My first chance at redeeming myself in the eyes of my dear family came a full two years later.

“You write satire and poetry, don’t you? Then why can’t you tell Ankita stories and put her to sleep,” Madhavi told me one day. To her shifting from satire/poetry to children’s fiction was as simple as moving from the realm of the boiled to the world of the poached egg.

Anyways, I took her rather broad hint seriously and started thinking up little tales to tell my little one. I don’t know whether she liked the plot more or my antics, but she lapped up my stories and my confidence grew. Soon it became a tradition which continued even after my son,  Aniket, grew up and doubled the size of my audience. The stories liked by my kids found their way to the laptop and from there to the publisher’s desk.

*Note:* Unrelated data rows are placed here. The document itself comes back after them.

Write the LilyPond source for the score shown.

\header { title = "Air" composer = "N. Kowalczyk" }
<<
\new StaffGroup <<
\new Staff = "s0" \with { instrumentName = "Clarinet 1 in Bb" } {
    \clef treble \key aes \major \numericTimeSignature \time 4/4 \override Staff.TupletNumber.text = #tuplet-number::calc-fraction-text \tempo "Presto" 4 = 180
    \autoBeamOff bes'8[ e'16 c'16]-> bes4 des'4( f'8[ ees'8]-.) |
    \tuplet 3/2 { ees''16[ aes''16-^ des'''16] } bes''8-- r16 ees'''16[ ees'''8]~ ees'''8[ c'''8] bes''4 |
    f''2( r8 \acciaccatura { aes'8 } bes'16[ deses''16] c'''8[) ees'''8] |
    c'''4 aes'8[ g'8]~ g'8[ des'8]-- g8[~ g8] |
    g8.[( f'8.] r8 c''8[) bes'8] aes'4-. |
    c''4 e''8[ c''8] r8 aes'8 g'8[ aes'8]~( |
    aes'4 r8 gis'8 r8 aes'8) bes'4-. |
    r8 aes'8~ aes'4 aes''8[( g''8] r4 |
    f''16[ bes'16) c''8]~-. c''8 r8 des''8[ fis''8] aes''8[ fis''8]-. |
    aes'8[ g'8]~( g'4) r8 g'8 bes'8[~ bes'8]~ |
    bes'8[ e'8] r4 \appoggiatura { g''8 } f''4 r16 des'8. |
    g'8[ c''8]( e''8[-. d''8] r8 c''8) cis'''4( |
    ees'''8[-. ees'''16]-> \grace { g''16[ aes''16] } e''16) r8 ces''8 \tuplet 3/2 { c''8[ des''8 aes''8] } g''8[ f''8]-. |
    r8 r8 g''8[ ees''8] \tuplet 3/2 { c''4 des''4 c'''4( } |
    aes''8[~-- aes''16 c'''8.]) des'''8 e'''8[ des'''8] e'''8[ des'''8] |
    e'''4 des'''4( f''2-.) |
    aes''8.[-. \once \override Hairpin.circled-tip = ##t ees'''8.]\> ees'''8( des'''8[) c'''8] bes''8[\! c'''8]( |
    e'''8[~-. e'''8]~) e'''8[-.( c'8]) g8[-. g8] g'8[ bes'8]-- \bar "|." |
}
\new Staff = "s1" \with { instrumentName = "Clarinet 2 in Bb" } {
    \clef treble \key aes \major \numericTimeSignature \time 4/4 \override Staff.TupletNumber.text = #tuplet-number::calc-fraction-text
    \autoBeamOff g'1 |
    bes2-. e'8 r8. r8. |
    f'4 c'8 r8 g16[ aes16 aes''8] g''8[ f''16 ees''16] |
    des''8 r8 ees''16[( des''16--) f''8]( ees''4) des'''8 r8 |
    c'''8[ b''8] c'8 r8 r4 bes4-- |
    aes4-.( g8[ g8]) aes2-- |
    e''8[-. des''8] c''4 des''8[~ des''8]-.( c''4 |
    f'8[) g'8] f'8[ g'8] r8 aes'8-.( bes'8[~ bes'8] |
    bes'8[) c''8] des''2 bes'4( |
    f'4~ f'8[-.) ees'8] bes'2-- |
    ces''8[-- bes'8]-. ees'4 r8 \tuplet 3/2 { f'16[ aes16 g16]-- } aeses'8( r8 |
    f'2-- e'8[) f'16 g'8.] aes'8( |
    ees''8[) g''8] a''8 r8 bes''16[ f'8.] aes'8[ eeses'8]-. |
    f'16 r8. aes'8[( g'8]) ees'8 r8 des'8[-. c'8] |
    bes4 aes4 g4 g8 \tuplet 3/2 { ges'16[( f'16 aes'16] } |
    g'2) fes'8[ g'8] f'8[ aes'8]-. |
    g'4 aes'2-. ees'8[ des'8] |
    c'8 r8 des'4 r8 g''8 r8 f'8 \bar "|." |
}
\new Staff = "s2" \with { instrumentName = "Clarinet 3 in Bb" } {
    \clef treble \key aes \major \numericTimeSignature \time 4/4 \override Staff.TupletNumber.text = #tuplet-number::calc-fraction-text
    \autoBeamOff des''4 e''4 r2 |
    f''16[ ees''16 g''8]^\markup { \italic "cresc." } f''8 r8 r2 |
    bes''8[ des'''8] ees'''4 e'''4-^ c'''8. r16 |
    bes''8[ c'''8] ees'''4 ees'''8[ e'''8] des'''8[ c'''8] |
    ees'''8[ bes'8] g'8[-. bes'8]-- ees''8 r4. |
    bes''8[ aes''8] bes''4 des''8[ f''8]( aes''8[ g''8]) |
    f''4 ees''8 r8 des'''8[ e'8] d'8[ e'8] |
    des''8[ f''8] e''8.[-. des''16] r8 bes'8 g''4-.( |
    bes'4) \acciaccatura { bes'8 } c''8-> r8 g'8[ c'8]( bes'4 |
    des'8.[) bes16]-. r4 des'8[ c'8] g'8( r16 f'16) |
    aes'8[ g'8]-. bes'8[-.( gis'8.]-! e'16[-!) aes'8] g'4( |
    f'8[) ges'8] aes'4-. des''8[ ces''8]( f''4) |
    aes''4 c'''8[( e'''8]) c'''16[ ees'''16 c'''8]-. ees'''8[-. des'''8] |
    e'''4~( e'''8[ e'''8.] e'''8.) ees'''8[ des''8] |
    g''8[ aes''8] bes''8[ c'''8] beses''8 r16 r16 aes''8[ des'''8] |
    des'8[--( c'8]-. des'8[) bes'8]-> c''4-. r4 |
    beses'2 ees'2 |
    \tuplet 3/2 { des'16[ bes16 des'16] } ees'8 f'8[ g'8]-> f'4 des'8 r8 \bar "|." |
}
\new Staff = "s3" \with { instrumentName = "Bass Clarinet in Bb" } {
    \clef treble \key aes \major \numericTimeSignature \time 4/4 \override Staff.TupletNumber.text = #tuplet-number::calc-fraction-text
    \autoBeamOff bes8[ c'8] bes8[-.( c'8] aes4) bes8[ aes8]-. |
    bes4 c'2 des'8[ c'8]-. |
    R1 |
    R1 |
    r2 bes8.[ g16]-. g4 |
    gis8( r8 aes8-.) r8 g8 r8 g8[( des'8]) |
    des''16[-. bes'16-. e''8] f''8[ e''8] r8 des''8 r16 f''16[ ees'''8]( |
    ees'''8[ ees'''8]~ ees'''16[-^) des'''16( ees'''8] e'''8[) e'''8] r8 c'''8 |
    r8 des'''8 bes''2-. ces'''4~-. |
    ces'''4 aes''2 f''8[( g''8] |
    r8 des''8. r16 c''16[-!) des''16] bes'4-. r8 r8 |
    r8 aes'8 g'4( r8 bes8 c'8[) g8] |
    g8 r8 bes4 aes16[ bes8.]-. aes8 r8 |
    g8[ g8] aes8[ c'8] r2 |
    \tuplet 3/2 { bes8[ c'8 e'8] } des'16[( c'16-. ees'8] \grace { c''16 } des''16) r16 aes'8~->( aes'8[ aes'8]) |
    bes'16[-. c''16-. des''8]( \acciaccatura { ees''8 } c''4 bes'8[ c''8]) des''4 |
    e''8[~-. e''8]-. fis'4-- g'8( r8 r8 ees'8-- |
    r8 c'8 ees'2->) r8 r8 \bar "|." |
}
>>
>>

Our daily tryst with tales created indelible memories. Sitting on the bed, on long summer nights, cold winter evenings and rain-drenched twilights we used to laugh, jump, sing, dance and yes sometimes shed a tear or two as we explored the world of magic and mystery, action and adventure, sentiment and values. The tales created a gossamer fabric of trust and togetherness which, I am sure, we shall always cherish.

Even today, when the kids have entered their terrible teens, I look back upon those precious vignettes of sharing and caring and my eyes grow misty.

Yes, if Papahood often confronts you with your own frailties it also gives you moments of pristine joy, pride and esteem. If Papahood defined me as gauche and uncouth it also gave me the prized title of Papa Scheherazade.